World in brief: Election ban lifted on former leader
Pakistan’s supreme court ruled Tuesday that former prime minister Nawaz Sharif, the nation’s most popular politician, can participate in elections despite an earlier ban.
The ruling is likely to ease political tensions in the short term but could ultimately pose a challenge for President Asif Ali Zardari, who is Sharif’s main rival and whose own popularity has plummeted. Although elections are not due until 2013, Sharif is now in position to reclaim the office he held twice in the 1990s.

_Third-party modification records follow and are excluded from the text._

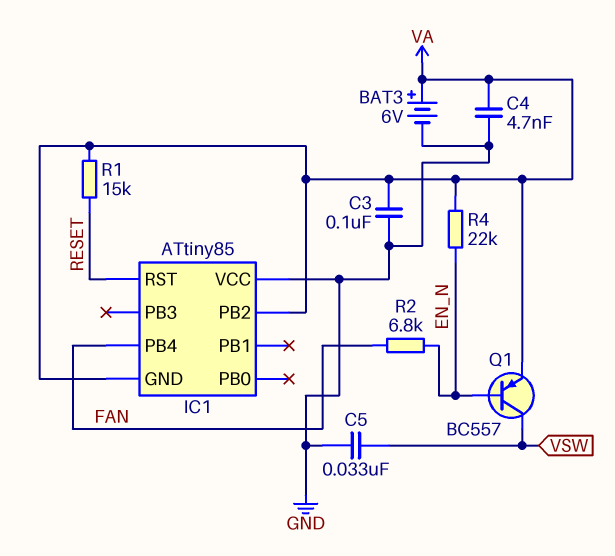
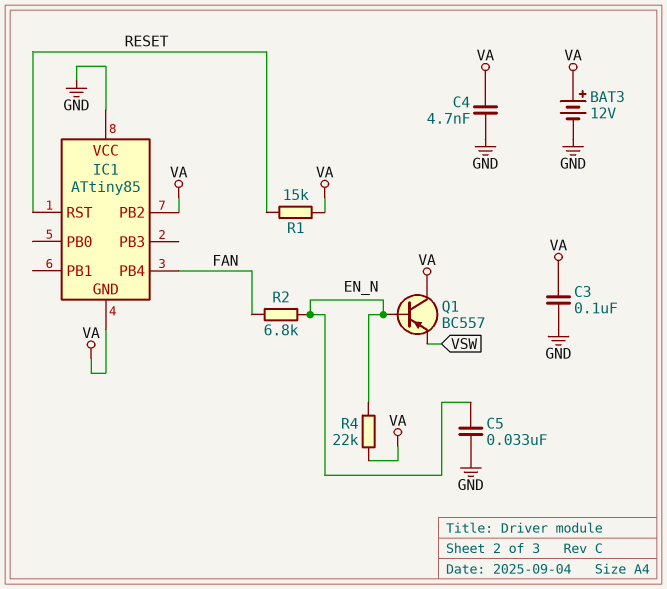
BAT3: 6V (plus VA, minus GND) -> 12V (plus VA, minus GND)
C5: 33nF (GND, VSW) -> 33nF (EN_N, GND)
Q1: PNP BC557 (B EN_N, C VSW, E VA) -> PNP BC557 (B EN_N, C VA, E VSW)

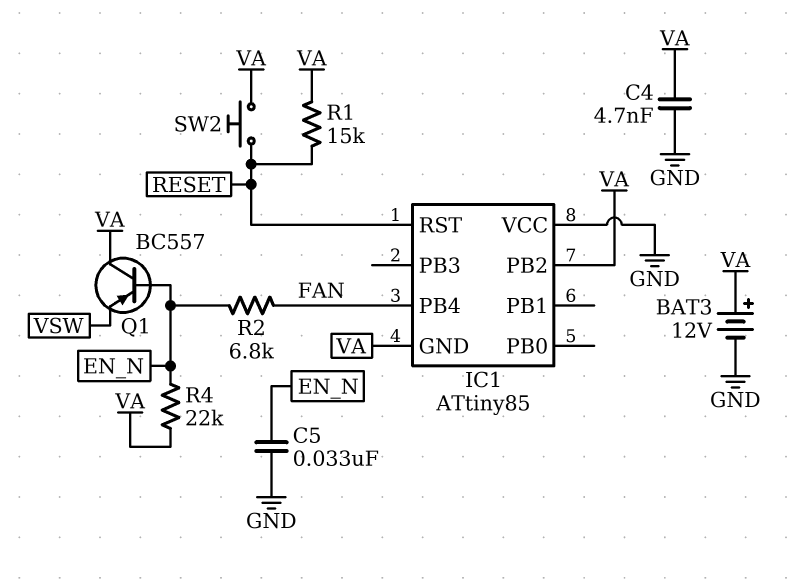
C3: 100nF (GND, VA) -> none
SW2: none -> button (RESET, VA)

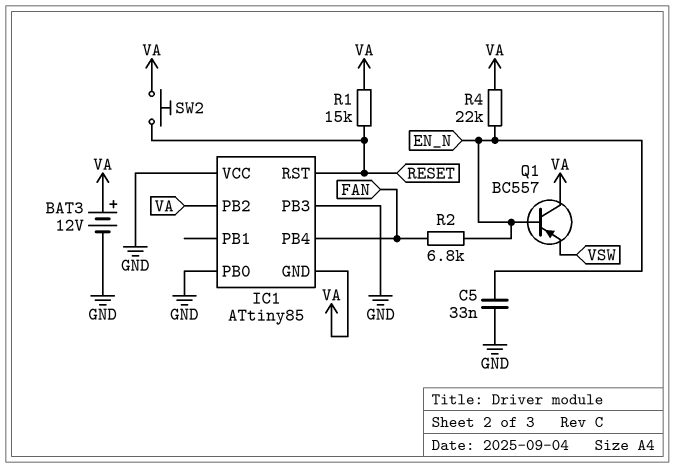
C4: 4.7nF (GND, VA) -> none
IC1 pin PB0: none -> GND
IC1 pin PB3: none -> GND

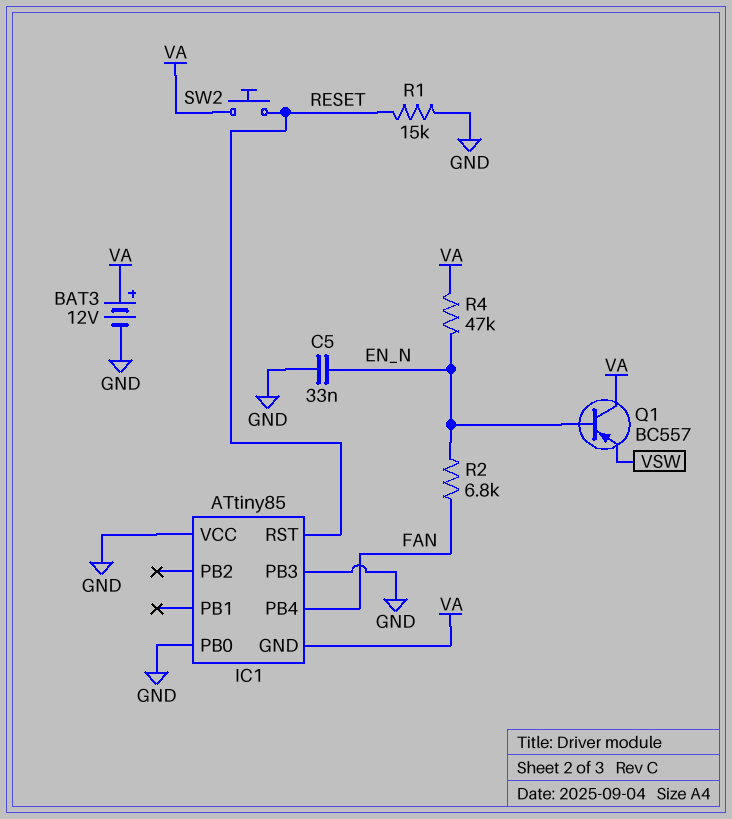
IC1 pin PB2: VA -> none
R1: 15k (RESET, VA) -> 15k (GND, RESET)
R4: 22k (EN_N, VA) -> 47k (EN_N, VA)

Sharif and his brother Shahbaz had been banned from electoral politics because of previous criminal convictions that they claim were politically motivated.
Irbil, Iraq
Roadside bomb kills 3 Americans
Three Americans were killed Memorial Day in a roadside bombing near the town of Fallujah in Iraq’s Anbar province, the U.S. military said Tuesday.
The dead included a U.S. soldier, a Department of Defense contractor and a civilian State Department employee. They were returning from a visit to a waste-water treatment plant under construction in the town when their car drove over an improvised explosive device, U.S. officials said.
Two others in the convoy were wounded.
It is relatively rare these days for U.S. civilians to be killed in Iraq, but Monday’s deaths bring to five the number who have died since Friday, when two defense contractors died in Baghdad’s heavily-fortified Green Zone.
Toronto
Canada looking at record deficit
Canada’s finance minister said Tuesday the federal deficit will soar to a record $44 billion this fiscal year because the deep recession is wreaking havoc on the government treasury.
Finance Minster Jim Flaherty said Tuesday that the revised budget will exceed the financial shortfall originally forecast in January for the 2009-2010 fiscal year of $30 billion.
The recession has hurt government revenues from personal and corporate taxes and raised spending requirements, he said.
“Our deficits are affordable but they will remain short-term,” Prime Minister Stephen Harper told Parliament.
Canada’s central bank has projected that then country’s gross domestic product fell 7.3 percent in the first three months of 2009, dropping at the steepest pace in decades.
Canada has avoided bank bailouts and none of its major financial institutions have failed. However, Canada and its economically hard-hit neighbor, the United States, have the largest trading relationship in the world and the financial crisis and the global sell-off of commodities have hit Canada hard since last fall.